Please answer these questions from the text on club technology.
(a) Which organization says it will keep you up to speed on tech in your club?
(b) Which law is paired with websites in one of the headings?
(c) What two elements of website accessibility does the text name?

GIVEN TEXT »
⟨

Implementing the latest technologies in your club can be a great way to stay ahead of your competitors, but if you're not careful, it can also get you in trouble. Your members may love not having to carry a membership card with them to access your facility, but if you're using biometric information in your club, you can't afford to not be up-to-date on the latest data privacy policies. Then consider your website. Having a website for your business may not seem like something new, but as our world gets more and more digital, you have to ensure you're complying with any and all regulations regarding your website.
Technology Can Grow Your Fitness Business—But Know the Risks
Technologies new and old can be critical to growing your business, but understanding the risks associated with technology at the club is essential. IHRSA is here to keep you up to speed on tech in your club, from websites to retina scans.
Websites and the Americans with Disabilities Act
If you think it doesn't matter to make sure your website is compatible with screen readers or to have subtitles on your videos, think again. These are elements of website accessibility, a practice that aims to ensure that users who are deaf, blind, or living with any form of disability can access online content with the same level of independence and privacy as anyone else.

⟩

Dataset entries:
⟨

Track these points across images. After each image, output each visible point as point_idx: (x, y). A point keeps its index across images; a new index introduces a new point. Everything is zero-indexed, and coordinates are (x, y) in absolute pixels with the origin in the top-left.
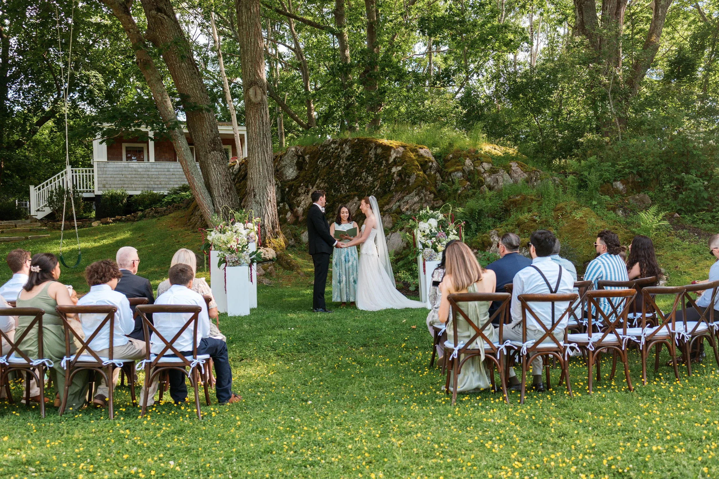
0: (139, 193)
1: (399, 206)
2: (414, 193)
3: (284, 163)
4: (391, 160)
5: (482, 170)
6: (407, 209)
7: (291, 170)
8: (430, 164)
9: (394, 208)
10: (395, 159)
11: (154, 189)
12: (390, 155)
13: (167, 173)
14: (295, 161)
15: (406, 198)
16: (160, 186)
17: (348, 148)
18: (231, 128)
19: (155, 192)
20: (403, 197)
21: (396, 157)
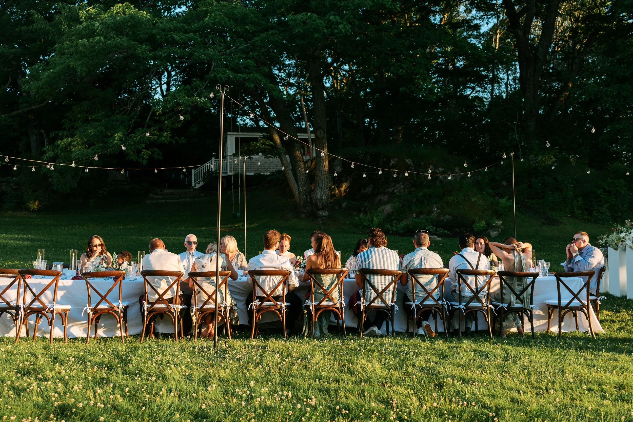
0: (253, 174)
1: (393, 190)
2: (401, 183)
3: (335, 164)
4: (391, 164)
5: (438, 171)
6: (397, 192)
7: (339, 168)
8: (411, 168)
9: (391, 191)
10: (392, 165)
11: (261, 171)
12: (390, 162)
13: (269, 162)
14: (341, 163)
15: (397, 186)
16: (264, 170)
17: (369, 157)
18: (306, 135)
19: (262, 173)
20: (395, 186)
21: (393, 164)
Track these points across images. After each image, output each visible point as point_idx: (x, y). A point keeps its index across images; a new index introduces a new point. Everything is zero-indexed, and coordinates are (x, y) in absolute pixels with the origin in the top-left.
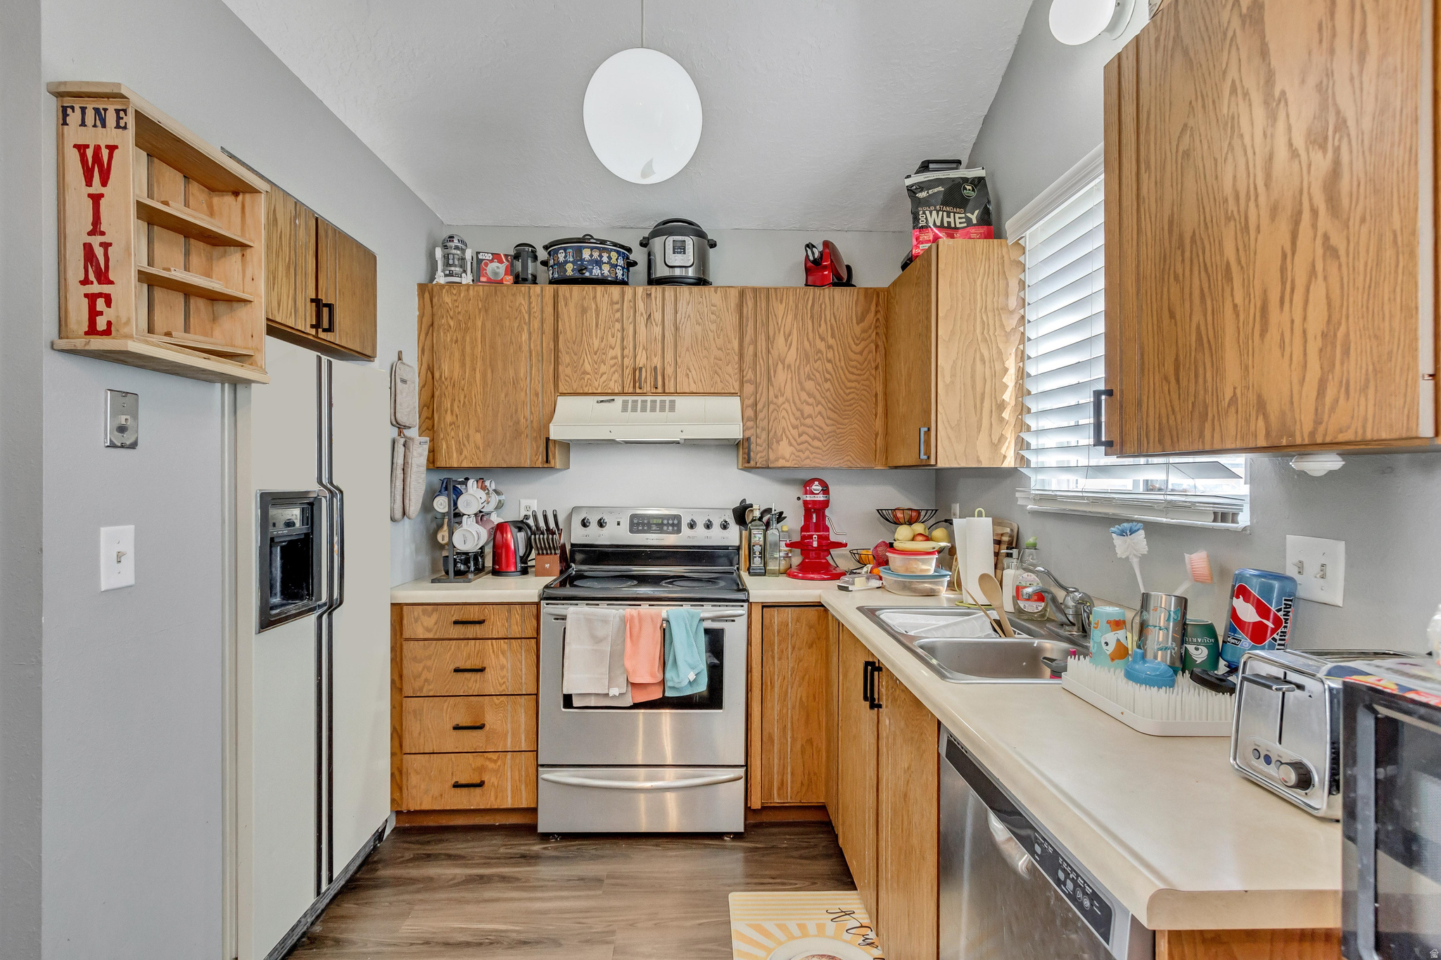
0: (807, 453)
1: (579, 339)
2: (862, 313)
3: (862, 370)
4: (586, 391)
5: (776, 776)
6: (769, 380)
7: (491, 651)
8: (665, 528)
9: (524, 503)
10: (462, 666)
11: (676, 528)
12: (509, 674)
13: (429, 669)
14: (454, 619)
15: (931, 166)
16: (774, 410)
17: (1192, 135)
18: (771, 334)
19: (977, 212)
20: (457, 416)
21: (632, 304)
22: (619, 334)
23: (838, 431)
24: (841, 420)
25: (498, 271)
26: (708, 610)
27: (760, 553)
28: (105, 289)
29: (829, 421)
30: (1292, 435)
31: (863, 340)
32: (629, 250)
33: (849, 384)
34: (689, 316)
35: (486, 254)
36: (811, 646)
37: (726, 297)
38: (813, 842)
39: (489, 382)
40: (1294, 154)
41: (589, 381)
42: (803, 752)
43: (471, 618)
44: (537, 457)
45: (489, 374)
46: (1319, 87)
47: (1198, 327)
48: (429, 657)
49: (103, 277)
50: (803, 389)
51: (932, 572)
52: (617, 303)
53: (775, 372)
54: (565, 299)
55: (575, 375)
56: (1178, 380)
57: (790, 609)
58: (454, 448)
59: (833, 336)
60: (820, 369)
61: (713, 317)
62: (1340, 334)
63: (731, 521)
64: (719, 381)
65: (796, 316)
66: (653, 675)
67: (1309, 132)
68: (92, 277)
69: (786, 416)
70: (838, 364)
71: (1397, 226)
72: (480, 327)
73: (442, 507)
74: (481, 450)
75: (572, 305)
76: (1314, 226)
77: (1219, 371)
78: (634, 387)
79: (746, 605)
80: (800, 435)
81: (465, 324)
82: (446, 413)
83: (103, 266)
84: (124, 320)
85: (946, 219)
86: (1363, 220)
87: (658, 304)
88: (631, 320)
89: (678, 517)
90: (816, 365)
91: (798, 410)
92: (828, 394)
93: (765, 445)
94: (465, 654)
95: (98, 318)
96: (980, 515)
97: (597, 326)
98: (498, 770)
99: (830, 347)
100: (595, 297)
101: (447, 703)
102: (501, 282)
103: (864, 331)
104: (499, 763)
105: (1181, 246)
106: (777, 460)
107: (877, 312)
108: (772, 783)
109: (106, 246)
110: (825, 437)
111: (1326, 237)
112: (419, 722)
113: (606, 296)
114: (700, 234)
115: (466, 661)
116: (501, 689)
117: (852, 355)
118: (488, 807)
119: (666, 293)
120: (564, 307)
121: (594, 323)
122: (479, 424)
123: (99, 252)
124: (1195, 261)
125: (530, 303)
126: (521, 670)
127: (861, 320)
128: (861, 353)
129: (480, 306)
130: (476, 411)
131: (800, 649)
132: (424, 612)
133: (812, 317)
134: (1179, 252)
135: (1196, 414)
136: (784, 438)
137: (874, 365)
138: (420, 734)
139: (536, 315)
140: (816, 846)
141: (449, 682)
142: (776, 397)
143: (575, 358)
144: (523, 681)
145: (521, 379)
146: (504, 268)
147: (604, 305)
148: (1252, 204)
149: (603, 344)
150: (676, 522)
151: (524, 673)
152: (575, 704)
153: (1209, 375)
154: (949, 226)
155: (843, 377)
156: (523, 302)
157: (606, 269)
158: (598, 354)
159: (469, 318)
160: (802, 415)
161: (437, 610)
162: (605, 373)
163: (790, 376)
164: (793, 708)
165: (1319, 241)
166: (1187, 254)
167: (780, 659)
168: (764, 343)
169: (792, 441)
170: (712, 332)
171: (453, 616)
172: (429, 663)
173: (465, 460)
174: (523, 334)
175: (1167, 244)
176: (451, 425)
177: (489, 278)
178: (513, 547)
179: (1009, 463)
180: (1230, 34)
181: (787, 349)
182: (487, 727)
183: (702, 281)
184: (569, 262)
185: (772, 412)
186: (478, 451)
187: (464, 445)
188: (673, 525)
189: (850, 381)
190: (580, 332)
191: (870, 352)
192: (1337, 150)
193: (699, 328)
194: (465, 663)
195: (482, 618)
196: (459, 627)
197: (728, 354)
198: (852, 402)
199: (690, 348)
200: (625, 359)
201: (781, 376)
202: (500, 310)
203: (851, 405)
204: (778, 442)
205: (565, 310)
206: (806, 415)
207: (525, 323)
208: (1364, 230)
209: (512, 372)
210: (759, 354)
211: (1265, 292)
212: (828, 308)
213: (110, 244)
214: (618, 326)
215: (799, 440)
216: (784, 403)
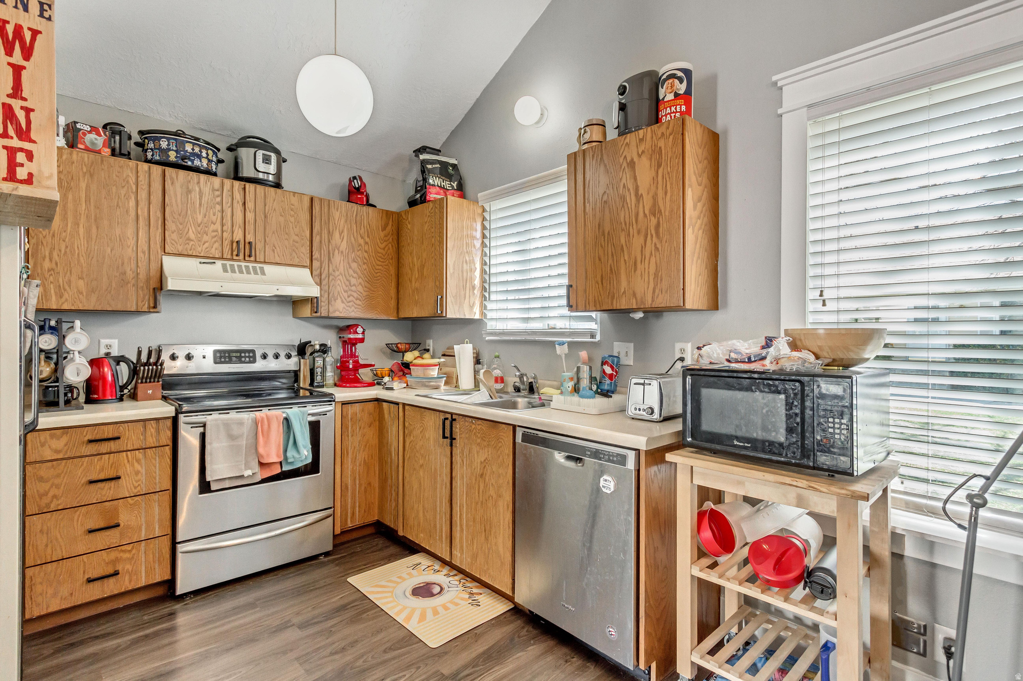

⟩

SOLUTION »
(a) IHRSA
(b) The Americans with Disabilities Act
(c) Making sure the website is compatible with screen readers, and having subtitles on videos